*What is being asked:* Taking the line with "指定の文字列がある行に色を付ける" as the first and the line with "んご）がある行に色を付ける方法をご説明しています。" as the last, set down exactly every line in that range from the entries below, and no more.

*Listed entries:*

• • •

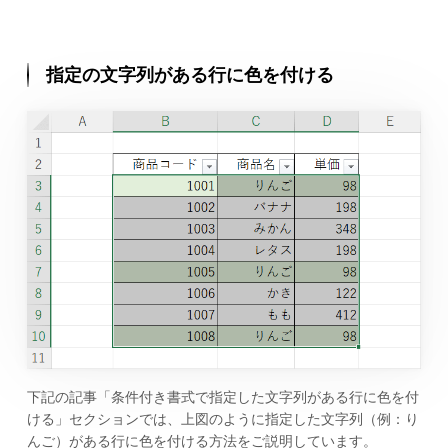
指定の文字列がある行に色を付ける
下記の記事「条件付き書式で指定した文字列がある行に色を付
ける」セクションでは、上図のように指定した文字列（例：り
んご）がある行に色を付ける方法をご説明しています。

• • •

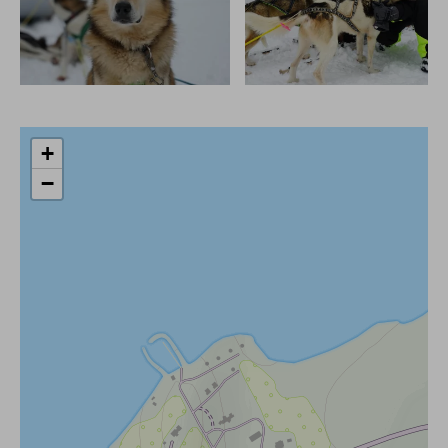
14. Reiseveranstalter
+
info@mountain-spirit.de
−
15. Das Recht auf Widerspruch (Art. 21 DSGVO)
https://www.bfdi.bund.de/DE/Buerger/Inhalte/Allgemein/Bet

• • •

*Answer:*
指定の文字列がある行に色を付ける
下記の記事「条件付き書式で指定した文字列がある行に色を付
ける」セクションでは、上図のように指定した文字列（例：り
んご）がある行に色を付ける方法をご説明しています。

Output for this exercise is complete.